CHM Malware Campaign Uses Fake Polish Bank Receipt to Deliver Hidden Payloads
Threat actors are abusing Microsoft Compiled HTML Help (CHM) files in a multi-stage malware campaign, with a recent case involving a file named deklaracja[.]chm uploaded from Poland. When opened, the file launches a decoy image posing as a Polish bank receipt while executing malicious code in the background. Inside the CHM container are several hidden elements: a heavily obfuscated HTML page, system files, a fake MP3 file containing a DLL payload, and the decoy image. The HTML file runs JavaScript designed to decode and execute further HTML, which creates an iframe for the image and uses an outdated HTML tag tied to Internet Explorer to force a download of the disguised MP3 file.

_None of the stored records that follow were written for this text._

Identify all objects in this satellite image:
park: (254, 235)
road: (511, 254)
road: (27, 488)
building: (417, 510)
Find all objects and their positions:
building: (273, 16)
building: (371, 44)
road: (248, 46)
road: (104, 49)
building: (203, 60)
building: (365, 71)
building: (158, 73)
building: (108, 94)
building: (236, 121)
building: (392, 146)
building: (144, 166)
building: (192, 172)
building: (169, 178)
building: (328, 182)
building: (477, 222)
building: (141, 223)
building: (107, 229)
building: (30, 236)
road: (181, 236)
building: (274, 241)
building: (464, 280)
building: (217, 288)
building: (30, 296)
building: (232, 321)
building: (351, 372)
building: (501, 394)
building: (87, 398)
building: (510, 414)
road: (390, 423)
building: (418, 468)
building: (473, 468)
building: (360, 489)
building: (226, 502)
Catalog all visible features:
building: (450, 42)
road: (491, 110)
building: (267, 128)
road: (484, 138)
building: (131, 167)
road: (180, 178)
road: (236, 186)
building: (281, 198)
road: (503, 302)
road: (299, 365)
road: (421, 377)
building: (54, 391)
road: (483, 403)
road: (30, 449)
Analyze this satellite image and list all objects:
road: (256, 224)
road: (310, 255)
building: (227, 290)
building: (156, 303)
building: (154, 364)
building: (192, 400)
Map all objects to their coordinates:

It then exploits a legacy ActiveX control (hhctrl[.]ocx) to simulate user interaction, triggering a silent command-line sequence that searches temporary files, verifies the payload by file size, extracts it, and loads it using rundll32[.]exe. The extracted payload, a DLL named unt32[.]dll, is a downloader that uses obfuscated code and encrypted strings to avoid detection. It connects to a remote server and downloads another payload hidden inside a fake JPEG file referencing a well-known podcast. The downloader checks the file size, strips out the image portion, decrypts the embedded malware, and stores it locally under a fake system folder. It is then executed and made persistent using a COM-based scheduled task, ensuring it runs on startup. This campaign aligns with previous attacks tied to a Belarus-linked group, UNC1151 (also known as FrostyNeighbor), which has targeted multiple countries in Eastern Europe and other regions. The attackers are combining social engineering, outdated Windows components, and evasive techniques to bypass security tools and maintain access to compromised systems, all while keeping their activity hidden behind seemingly harmless documents and media files.
Update: Interlock Ransomware Adopts PHP-Based RAT in Evolving Campaigns
A newly uncovered PHP-based variant of the Interlock ransomware group’s remote access trojan (RAT) shows the group evolving its tactics to improve stealth and persistence on Windows systems. Tracked by researchers as part of the KongTuke or LandUpdate808 cluster, this campaign has been active since May 2025, leveraging compromised websites to deliver malware. The infection starts with a single-line script injected into site HTML, which uses strict IP filtering to target victims selectively. When triggered, the script tricks users into completing a fake captcha and then instructs them to paste a command into the Windows Run dialog, similar to the clickfix technique. This command executes a PowerShell script that silently downloads and runs the PHP-based RAT. Unlike earlier versions built on Node.js, the PHP variant is deployed using a mechanism called FileFix and occasionally hands off control to the older Node[.]js variant, depending on the target environment. Once installed, the RAT runs a PHP executable from the user’s AppData\Roaming folder, using suspicious command-line arguments and loading configuration files in non-standard formats. It quickly begins profiling the infected machine using PowerShell commands to collect data on system specs, running processes, services, connected drives, network details, and user privilege level. Interactive sessions have been observed where attackers manually run commands to pull Active Directory data, domain controller lists, and search for backup systems like Veeam. The malware uses Cloudflare Tunnel services (trycloudflare[.]com) for command and control, with hardcoded IP fallbacks to maintain communication. It supports a wide range of functionality including downloading and executing additional payloads, modifying the Windows registry for persistence, launching remote shell sessions, and terminating itself if needed. Lateral movement is achieved through RDP, and the campaign’s broad targeting across industries highlights a strategic shift in scope and capability. This evolution reflects the group’s growing sophistication and continued focus on evading detection using lesser-monitored scripting environments.